I'm having to do this because Graham accidentally kicked the last pack of pork pies over the cliff.
|Here's one of our favourite spots. This is the 'Subluminal' climbing area at Durleston Head, Swanage. These are limestone cliffs, jam-packed with fossils. I do believe you can see one on the cliff right now. Let's zoom in for a look-see...|
|What's this? Graham is hanging on the rope! He's probably just dropped the sausage roll he was eating a moment ago. I suppose we can forgive this blatant example of unethical rope-grabbing under such arduous circumstances. I'm on the right, showing how it should be done.
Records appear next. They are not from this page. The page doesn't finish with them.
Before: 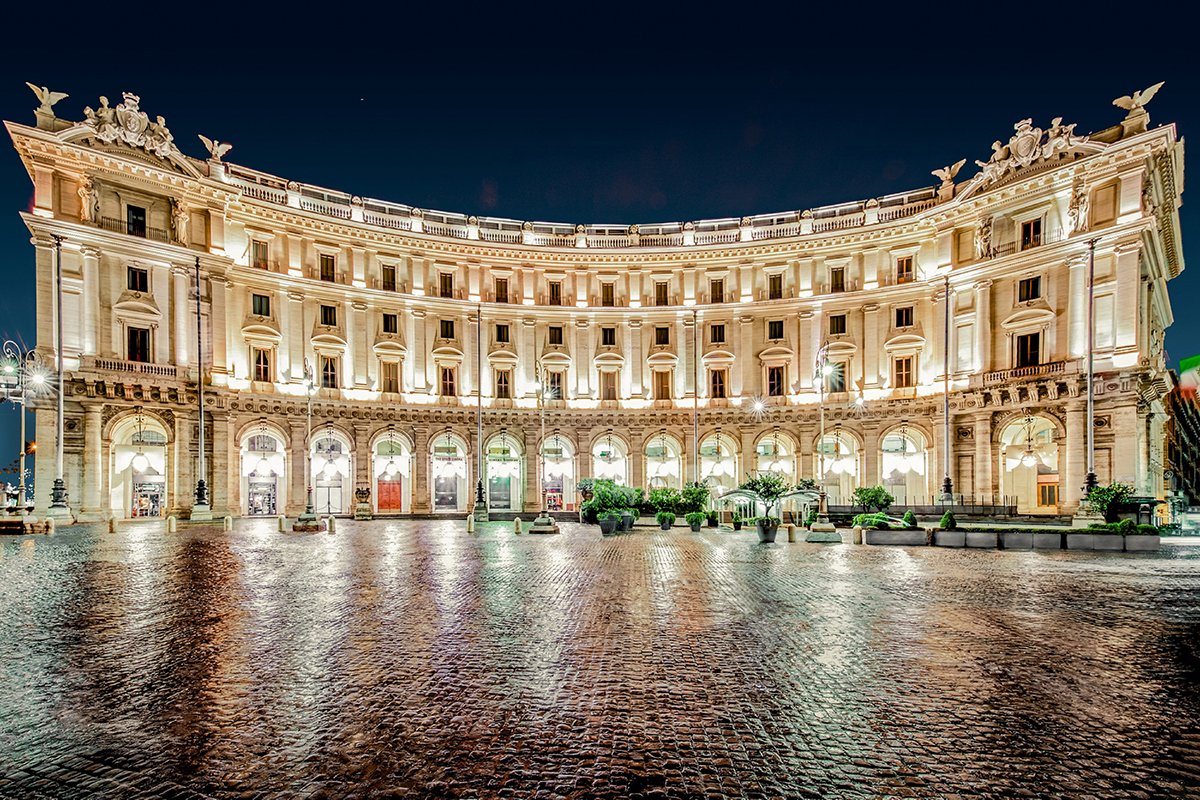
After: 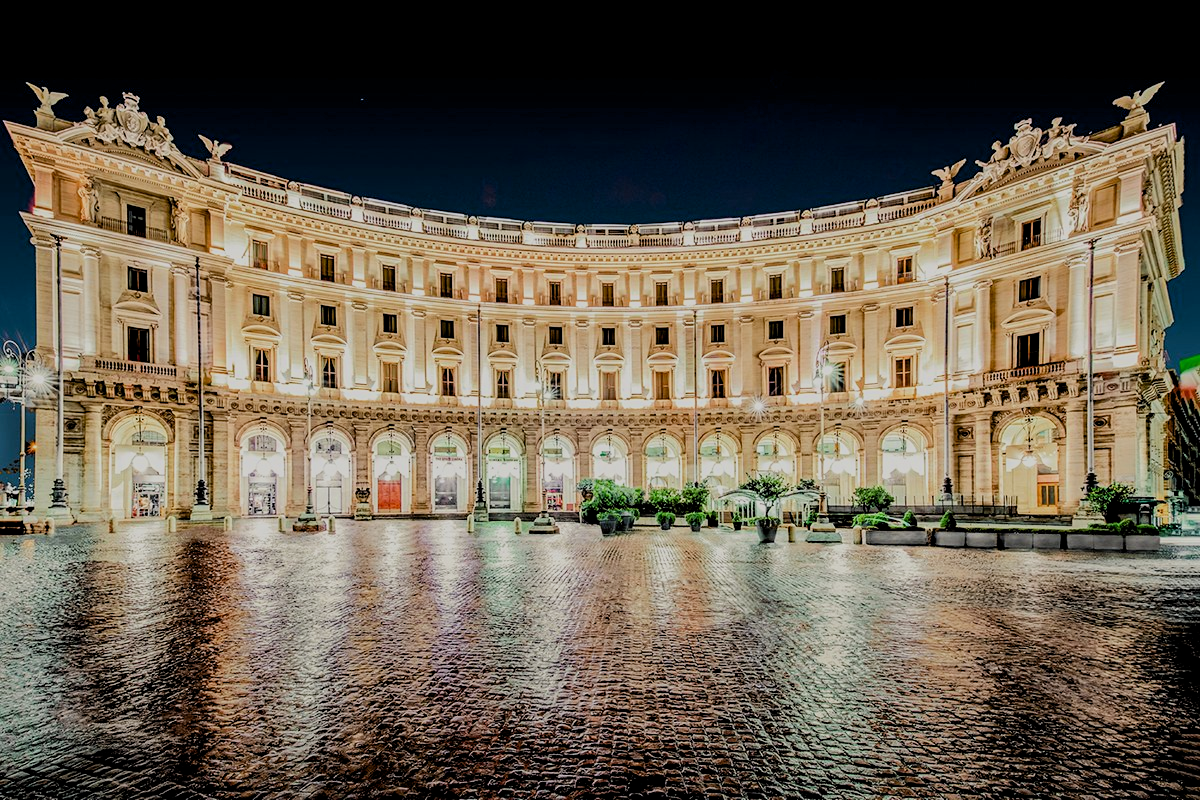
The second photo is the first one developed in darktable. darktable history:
vibrance: vibrance 0%
filmic rgb: black relative exposure -7.15 EV, white relative exposure 5.36 EV, hardness 3.02, color science v6 (2022)
exposure: black level correction 0.005, exposure 0.001 EV, compensate highlight preservation false
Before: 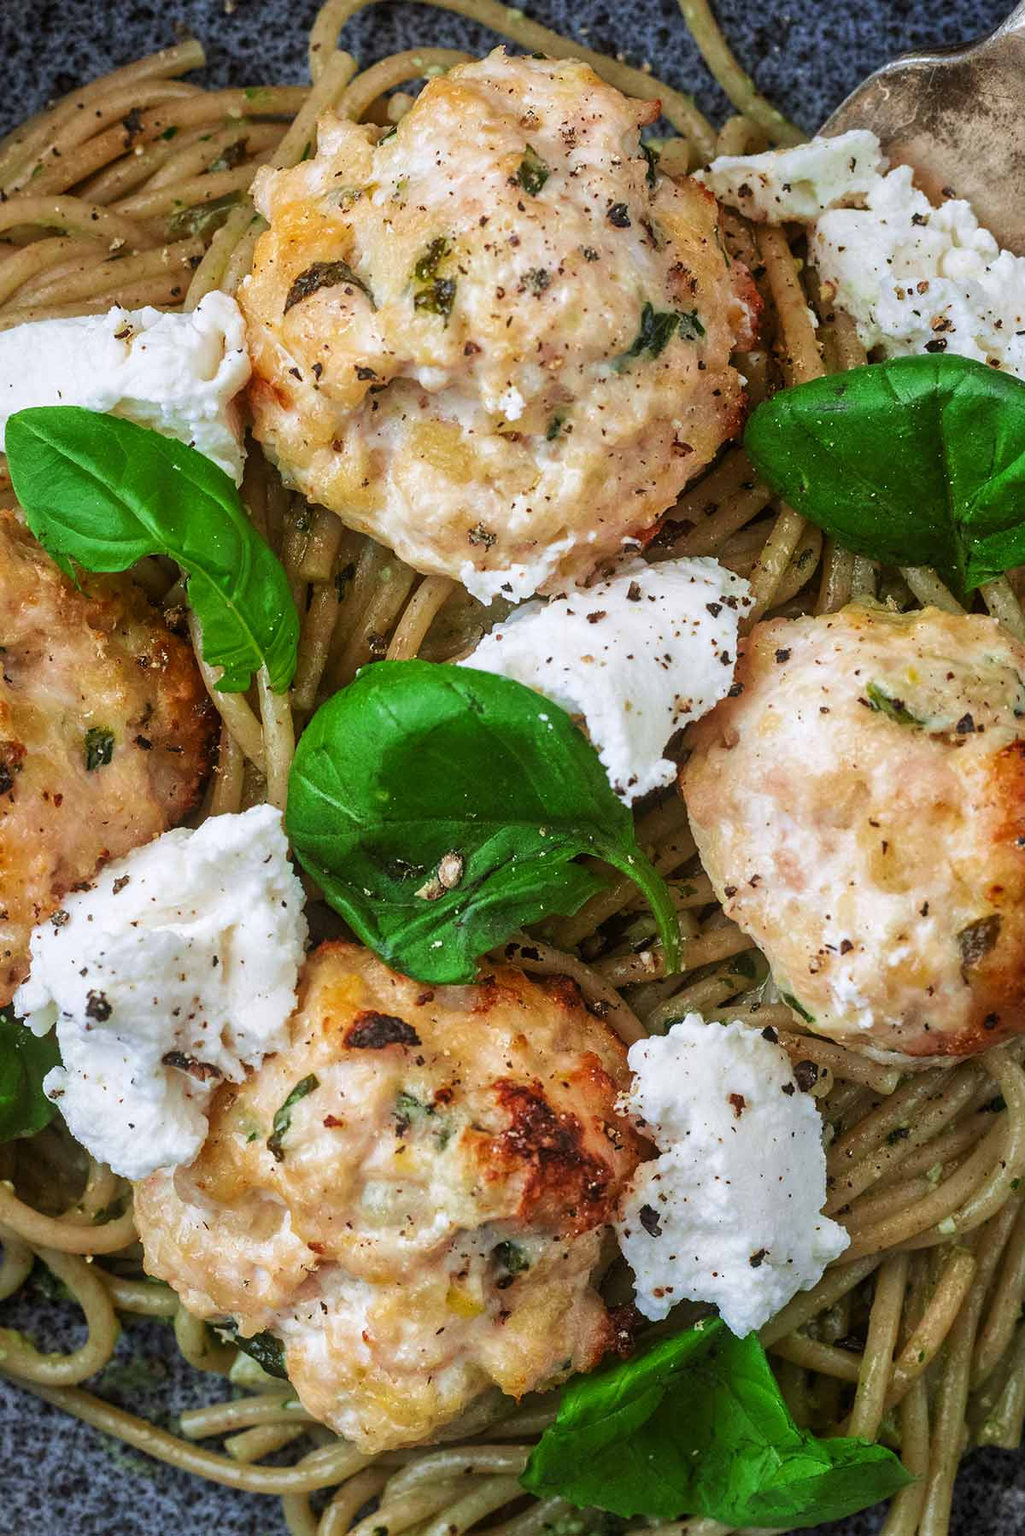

That's right, you keep the sausage rolls under your hard-hat until a decent hand-hold permits ethical snacking.|
A Celebratory Page is being planned, should Graham ever tackle Sharp
Edge on Blencathra (He's just tackled it! See the Lakes Picture Page
for February 2000! It defeated us, though, 'cos of the ice and the
high winds!) , and should John Kelly, of Neston, The Wirral, ever do
Jack's Rake on Pavey Ark (John did that too!), despite years of
saying he will! I'll give them until the end of this summer, when a special
Wuss Page will be created for them instead, if necessary!
|Finally, here's John Kelly and Nicky, as seen from a quarry wall on Portland, where I'm just about to discover that my climbing belt isn't fastened properly. Twat!|
Unfortunately, climbing is now on hold as Graham's knee is no bloody good!